What the exercise asks –
Reproduce the material below only from the line with "ilvibonese.it" to the line with "einige interessante Sachen auf den", both included, keeping each line exact and dropping the pictures.
*** Opening Records supplied ***
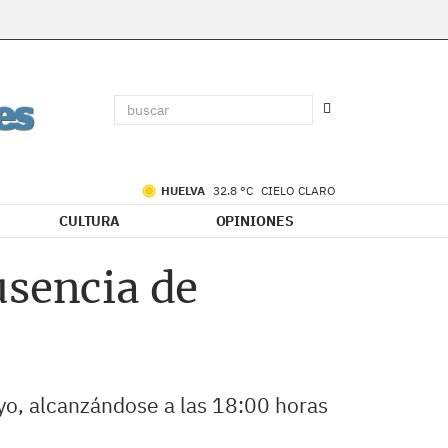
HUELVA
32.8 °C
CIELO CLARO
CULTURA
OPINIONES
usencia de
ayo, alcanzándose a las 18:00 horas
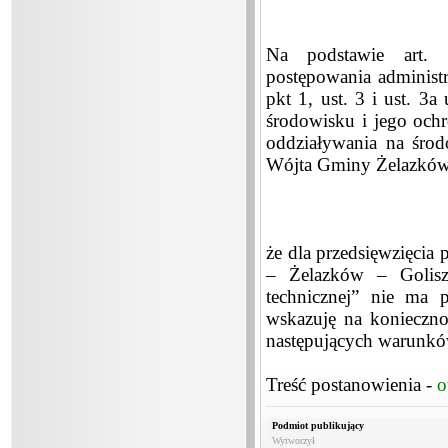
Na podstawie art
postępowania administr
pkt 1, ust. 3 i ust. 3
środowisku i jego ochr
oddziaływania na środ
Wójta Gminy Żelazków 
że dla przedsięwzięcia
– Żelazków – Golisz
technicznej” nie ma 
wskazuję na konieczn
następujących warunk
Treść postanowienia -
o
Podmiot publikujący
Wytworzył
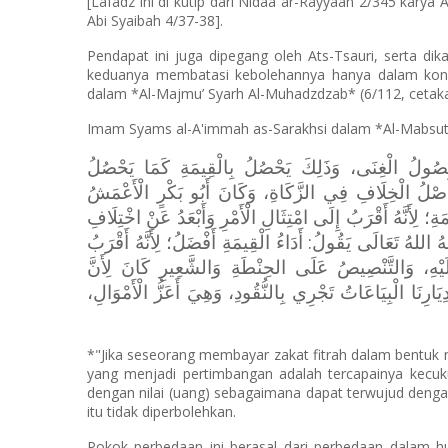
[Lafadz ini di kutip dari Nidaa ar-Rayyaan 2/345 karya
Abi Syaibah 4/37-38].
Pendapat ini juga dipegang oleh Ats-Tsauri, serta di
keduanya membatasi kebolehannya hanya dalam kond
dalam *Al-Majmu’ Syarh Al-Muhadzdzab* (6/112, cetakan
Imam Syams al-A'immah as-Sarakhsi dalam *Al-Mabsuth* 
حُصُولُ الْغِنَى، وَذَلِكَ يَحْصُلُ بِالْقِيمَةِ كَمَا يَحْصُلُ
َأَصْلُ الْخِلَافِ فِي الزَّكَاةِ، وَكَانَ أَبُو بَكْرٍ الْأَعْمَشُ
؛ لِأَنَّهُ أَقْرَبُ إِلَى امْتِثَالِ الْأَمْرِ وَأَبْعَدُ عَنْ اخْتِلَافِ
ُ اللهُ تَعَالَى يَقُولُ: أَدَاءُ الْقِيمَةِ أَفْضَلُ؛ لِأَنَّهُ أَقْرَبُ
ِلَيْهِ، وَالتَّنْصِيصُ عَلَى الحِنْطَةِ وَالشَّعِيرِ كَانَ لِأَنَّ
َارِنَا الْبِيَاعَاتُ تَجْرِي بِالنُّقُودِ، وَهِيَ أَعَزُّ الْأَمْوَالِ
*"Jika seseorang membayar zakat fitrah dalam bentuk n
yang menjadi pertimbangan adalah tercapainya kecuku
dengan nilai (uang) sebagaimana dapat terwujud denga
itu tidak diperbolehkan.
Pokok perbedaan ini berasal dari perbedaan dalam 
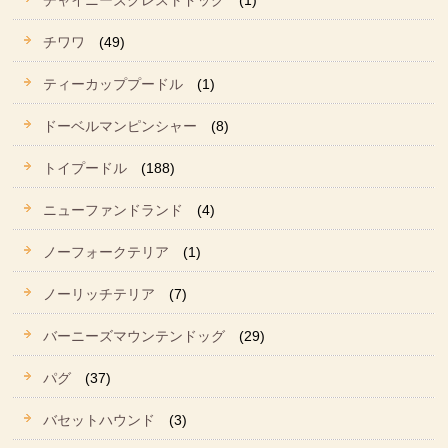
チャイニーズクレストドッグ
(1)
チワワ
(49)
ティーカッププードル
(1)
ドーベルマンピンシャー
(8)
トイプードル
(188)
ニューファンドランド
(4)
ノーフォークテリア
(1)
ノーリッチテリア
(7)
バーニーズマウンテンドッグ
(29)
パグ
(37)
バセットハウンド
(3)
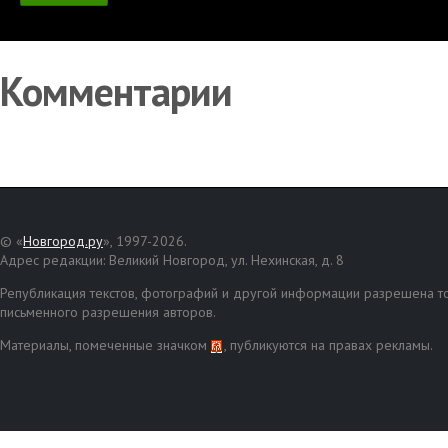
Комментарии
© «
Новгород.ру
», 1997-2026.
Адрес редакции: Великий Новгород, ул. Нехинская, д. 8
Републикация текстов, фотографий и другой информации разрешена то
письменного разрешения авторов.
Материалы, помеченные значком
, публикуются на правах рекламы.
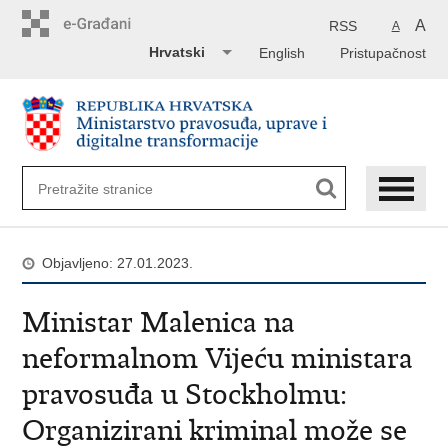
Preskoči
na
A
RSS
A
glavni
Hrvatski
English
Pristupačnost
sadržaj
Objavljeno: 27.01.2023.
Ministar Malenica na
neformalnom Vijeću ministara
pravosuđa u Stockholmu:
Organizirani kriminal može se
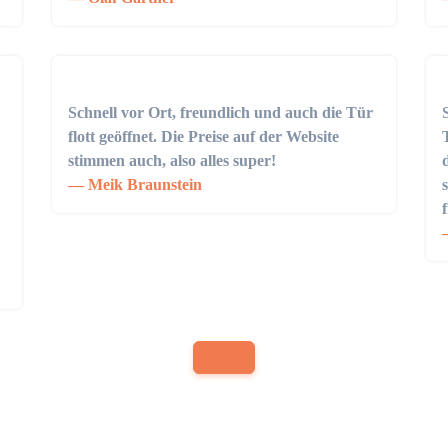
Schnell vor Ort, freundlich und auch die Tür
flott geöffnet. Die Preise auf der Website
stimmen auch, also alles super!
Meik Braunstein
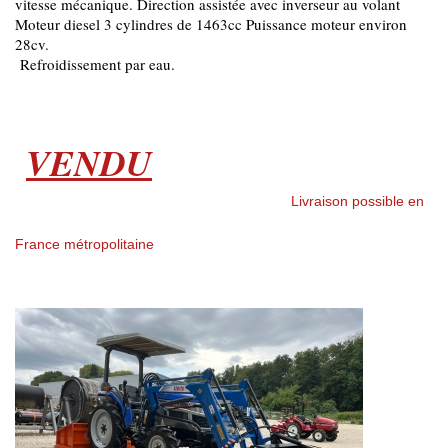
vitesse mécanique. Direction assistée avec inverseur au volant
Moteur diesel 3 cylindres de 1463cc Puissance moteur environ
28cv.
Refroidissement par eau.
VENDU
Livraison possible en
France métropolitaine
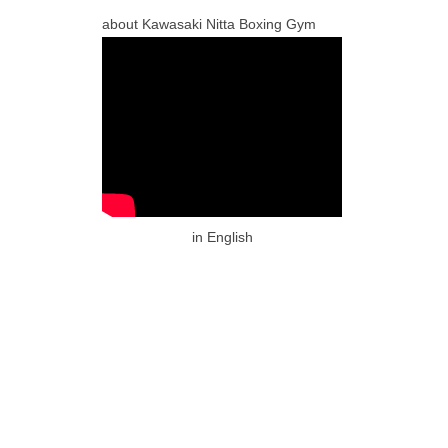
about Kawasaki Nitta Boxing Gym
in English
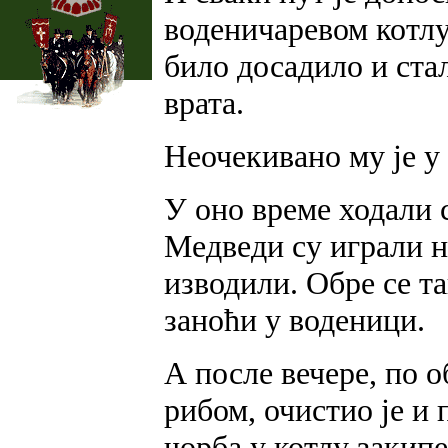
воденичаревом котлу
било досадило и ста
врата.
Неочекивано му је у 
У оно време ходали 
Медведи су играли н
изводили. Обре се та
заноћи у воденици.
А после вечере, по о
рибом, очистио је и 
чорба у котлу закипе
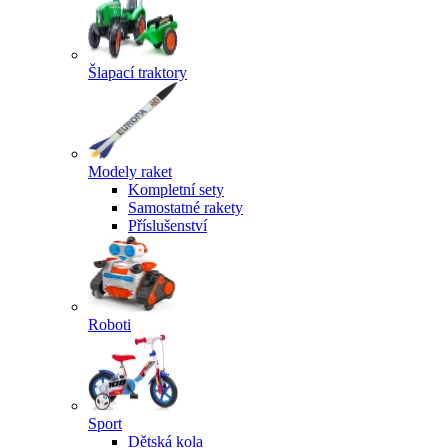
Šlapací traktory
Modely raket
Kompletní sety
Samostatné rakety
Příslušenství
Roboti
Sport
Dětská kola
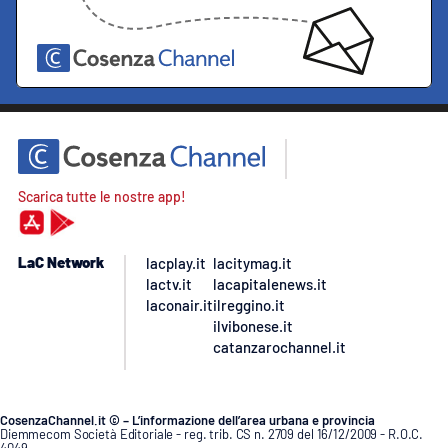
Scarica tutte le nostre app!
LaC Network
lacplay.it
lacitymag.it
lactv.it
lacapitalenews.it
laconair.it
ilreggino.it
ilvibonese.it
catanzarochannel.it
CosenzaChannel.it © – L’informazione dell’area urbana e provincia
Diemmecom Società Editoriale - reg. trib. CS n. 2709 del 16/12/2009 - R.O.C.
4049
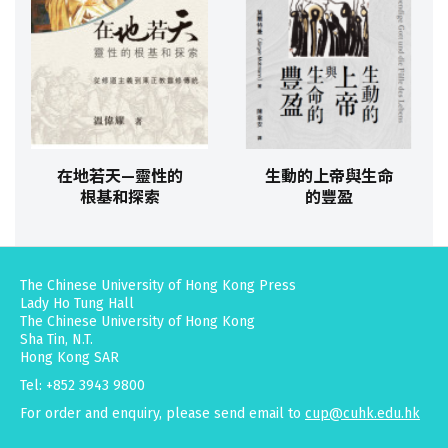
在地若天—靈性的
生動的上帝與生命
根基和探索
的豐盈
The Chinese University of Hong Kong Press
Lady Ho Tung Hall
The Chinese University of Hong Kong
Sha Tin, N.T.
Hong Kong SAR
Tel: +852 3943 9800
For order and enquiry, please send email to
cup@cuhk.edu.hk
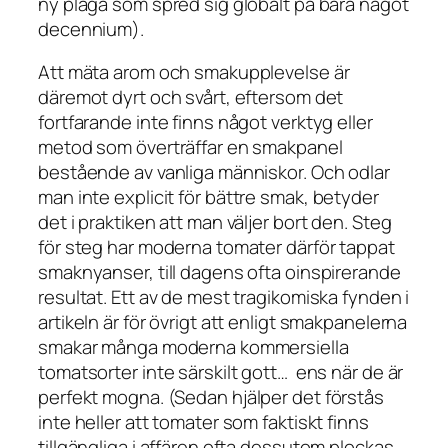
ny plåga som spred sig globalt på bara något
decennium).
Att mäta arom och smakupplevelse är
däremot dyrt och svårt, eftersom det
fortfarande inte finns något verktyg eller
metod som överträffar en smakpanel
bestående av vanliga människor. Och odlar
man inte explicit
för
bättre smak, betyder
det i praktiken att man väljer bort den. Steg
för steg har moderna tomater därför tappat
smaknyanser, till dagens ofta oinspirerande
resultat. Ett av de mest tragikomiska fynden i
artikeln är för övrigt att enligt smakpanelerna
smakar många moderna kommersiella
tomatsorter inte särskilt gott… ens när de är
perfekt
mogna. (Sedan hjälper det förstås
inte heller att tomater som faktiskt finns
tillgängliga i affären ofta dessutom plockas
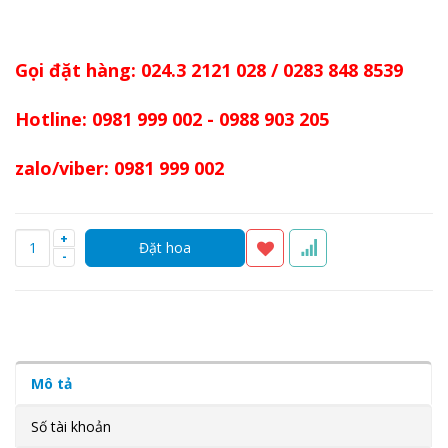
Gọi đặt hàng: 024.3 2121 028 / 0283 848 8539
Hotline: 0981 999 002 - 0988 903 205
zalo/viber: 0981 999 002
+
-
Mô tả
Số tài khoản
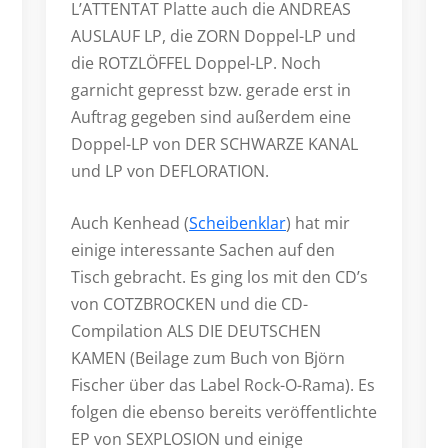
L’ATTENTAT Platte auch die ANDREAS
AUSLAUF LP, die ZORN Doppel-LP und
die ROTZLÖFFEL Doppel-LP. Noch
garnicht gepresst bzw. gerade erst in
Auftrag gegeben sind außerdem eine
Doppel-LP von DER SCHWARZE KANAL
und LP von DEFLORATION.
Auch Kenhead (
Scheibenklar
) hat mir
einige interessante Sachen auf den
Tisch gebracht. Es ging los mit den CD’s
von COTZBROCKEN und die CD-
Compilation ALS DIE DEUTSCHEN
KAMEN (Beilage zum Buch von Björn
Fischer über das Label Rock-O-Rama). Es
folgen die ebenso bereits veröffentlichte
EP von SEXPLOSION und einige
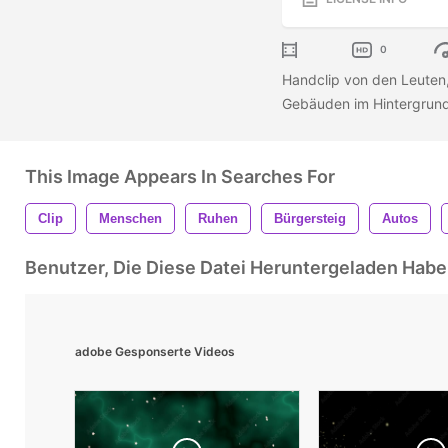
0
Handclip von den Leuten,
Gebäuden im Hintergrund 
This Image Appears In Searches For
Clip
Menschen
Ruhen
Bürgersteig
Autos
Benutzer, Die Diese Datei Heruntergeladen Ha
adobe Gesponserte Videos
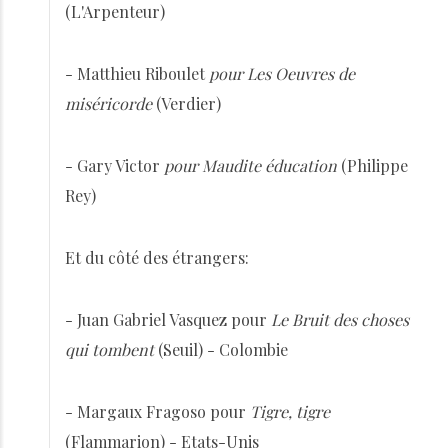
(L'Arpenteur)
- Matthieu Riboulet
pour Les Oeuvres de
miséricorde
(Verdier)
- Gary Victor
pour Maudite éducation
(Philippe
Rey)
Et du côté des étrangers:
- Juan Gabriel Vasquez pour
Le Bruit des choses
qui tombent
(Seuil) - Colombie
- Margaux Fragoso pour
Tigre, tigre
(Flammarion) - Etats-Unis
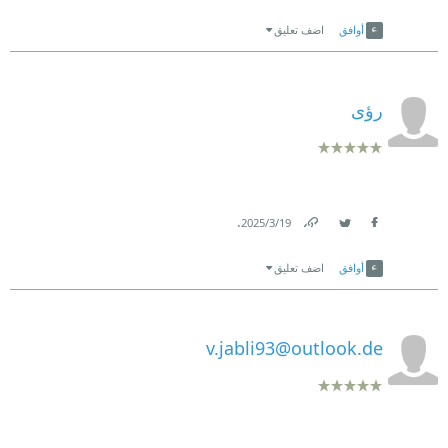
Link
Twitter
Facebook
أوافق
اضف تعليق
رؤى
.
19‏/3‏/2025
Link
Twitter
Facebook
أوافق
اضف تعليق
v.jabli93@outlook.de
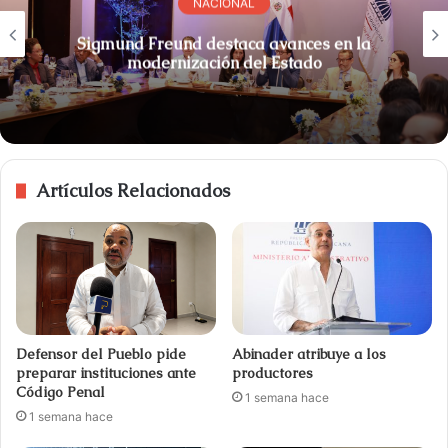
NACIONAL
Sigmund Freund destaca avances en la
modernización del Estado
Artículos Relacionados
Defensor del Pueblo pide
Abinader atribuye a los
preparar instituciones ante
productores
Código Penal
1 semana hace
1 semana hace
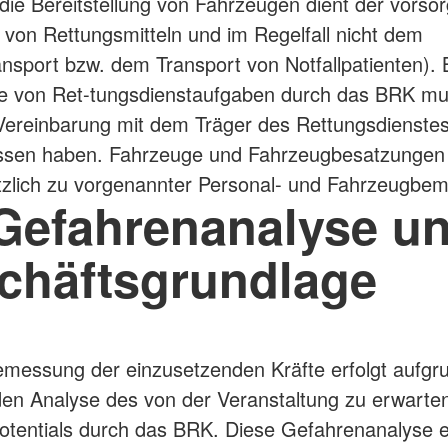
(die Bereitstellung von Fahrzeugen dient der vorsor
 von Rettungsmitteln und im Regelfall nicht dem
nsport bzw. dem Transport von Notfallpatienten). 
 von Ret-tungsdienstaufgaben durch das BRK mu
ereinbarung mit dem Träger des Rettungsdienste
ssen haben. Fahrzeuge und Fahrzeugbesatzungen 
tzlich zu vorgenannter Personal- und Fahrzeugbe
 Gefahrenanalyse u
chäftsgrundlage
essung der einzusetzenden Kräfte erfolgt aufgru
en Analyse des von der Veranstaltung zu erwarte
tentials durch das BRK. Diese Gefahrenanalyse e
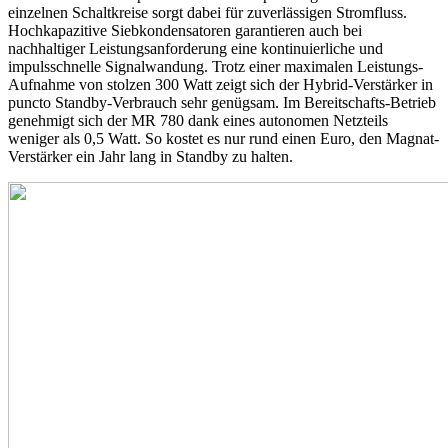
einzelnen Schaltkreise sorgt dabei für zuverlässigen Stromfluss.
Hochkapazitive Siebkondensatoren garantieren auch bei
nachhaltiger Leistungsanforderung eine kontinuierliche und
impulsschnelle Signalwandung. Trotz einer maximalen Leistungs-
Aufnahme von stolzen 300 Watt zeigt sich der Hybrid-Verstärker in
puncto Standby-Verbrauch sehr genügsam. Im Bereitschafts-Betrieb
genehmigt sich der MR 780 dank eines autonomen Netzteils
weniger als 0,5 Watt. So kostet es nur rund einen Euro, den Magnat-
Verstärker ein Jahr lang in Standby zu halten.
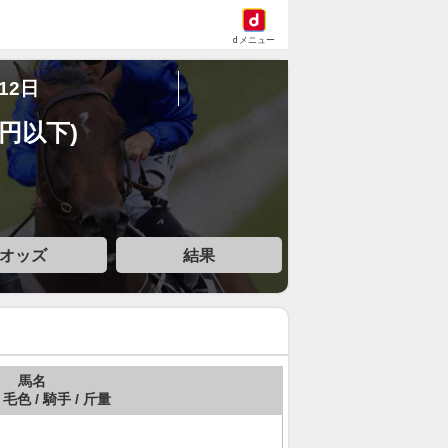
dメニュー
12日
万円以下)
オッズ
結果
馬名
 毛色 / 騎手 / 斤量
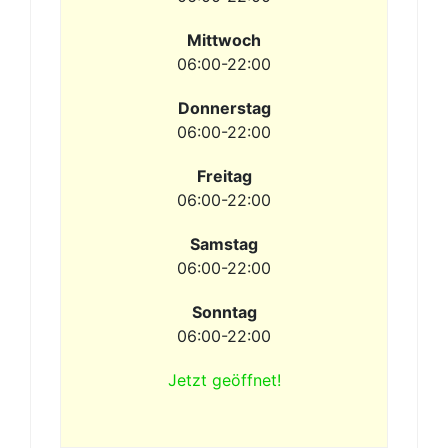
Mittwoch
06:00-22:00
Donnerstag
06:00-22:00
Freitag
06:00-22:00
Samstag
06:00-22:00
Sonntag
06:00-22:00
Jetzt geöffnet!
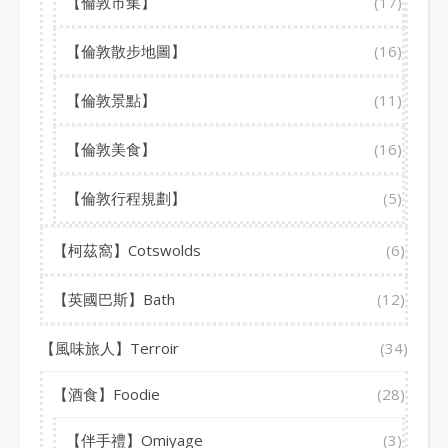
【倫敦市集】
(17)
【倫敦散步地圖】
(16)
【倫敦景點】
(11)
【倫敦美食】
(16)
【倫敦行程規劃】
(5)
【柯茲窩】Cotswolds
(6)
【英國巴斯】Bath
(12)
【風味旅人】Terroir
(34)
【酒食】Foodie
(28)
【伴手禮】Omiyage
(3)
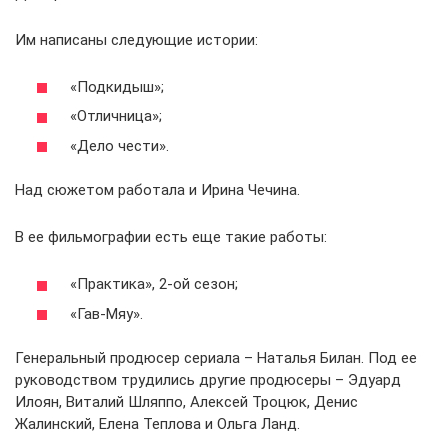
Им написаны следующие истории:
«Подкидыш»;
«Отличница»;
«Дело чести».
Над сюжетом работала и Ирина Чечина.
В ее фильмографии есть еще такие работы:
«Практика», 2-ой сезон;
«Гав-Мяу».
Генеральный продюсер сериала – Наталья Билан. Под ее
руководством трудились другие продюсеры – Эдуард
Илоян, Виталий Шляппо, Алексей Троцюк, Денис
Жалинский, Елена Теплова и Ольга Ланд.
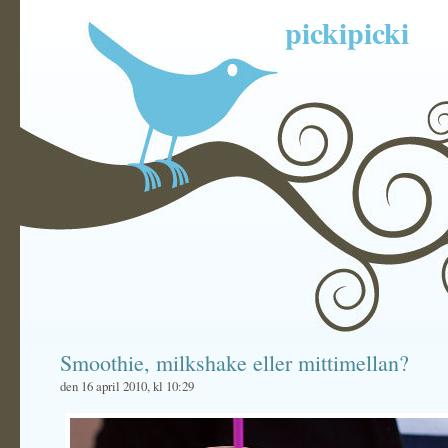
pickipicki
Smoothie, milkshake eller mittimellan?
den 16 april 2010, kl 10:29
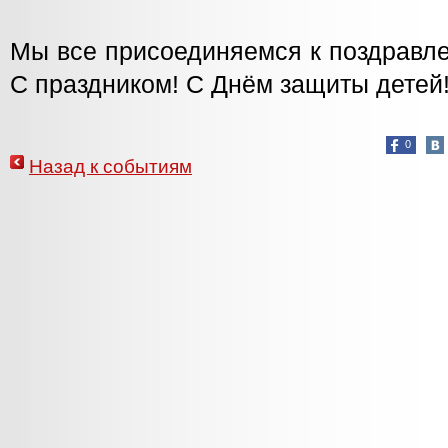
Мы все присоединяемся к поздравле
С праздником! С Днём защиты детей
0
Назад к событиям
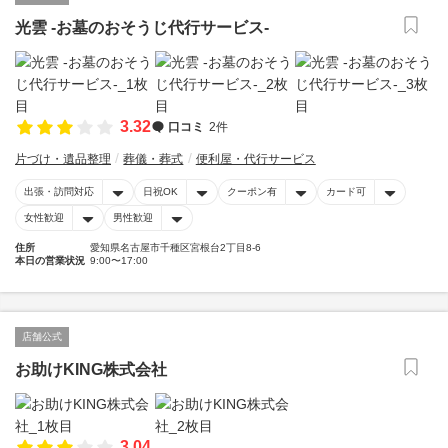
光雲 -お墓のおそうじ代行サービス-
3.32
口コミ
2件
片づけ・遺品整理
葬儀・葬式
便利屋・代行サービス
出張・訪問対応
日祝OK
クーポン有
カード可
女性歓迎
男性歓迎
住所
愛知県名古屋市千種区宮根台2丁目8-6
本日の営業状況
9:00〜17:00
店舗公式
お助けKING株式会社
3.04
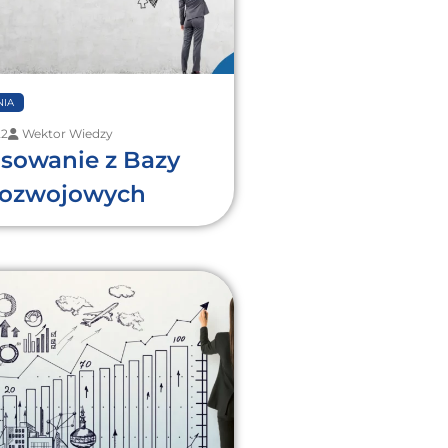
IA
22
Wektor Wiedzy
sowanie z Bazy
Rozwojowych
*** Closing Records supplied ***
Solution for this exercise –
ilvibonese.it
catanzarochannel.it
CosenzaChannel.it © – L’informazione dell’area urbana e provincia
Diemmecom Società Editoriale - reg. trib. CS n. 2709 del 16/12/2009 - R.O.C.
4049
在地若天—靈性的
生動的上帝與生命
根基和探索
的豐盈
The Chinese University of Hong Kong Press
Lady Ho Tung Hall
The Chinese University of Hong Kong
Sha Tin, N.T.
Hong Kong SAR
Tel: +852 3943 9800
For order and enquiry, please send email to
cup@cuhk.edu.hk
ny plåga som spred sig globalt på bara något
decennium).
Att mäta arom och smakupplevelse är
däremot dyrt och svårt, eftersom det
fortfarande inte finns något verktyg eller
metod som överträffar en smakpanel
bestående av vanliga människor. Och odlar
man inte explicit
för
bättre smak, betyder
det i praktiken att man väljer bort den. Steg
för steg har moderna tomater därför tappat
smaknyanser, till dagens ofta oinspirerande
resultat. Ett av de mest tragikomiska fynden i
artikeln är för övrigt att enligt smakpanelerna
smakar många moderna kommersiella
tomatsorter inte särskilt gott… ens när de är
perfekt
mogna. (Sedan hjälper det förstås
inte heller att tomater som faktiskt finns
tillgängliga i affären ofta dessutom plockas
Gọi đặt hàng: 024.3 2121 028 / 0283 848 8539
Hotline: 0981 999 002 - 0988 903 205
zalo/viber: 0981 999 002
+
-
Mô tả
Số tài khoản
L’ATTENTAT Platte auch die ANDREAS
AUSLAUF LP, die ZORN Doppel-LP und
die ROTZLÖFFEL Doppel-LP. Noch
garnicht gepresst bzw. gerade erst in
Auftrag gegeben sind außerdem eine
Doppel-LP von DER SCHWARZE KANAL
und LP von DEFLORATION.
Auch Kenhead (
Scheibenklar
) hat mir
einige interessante Sachen auf den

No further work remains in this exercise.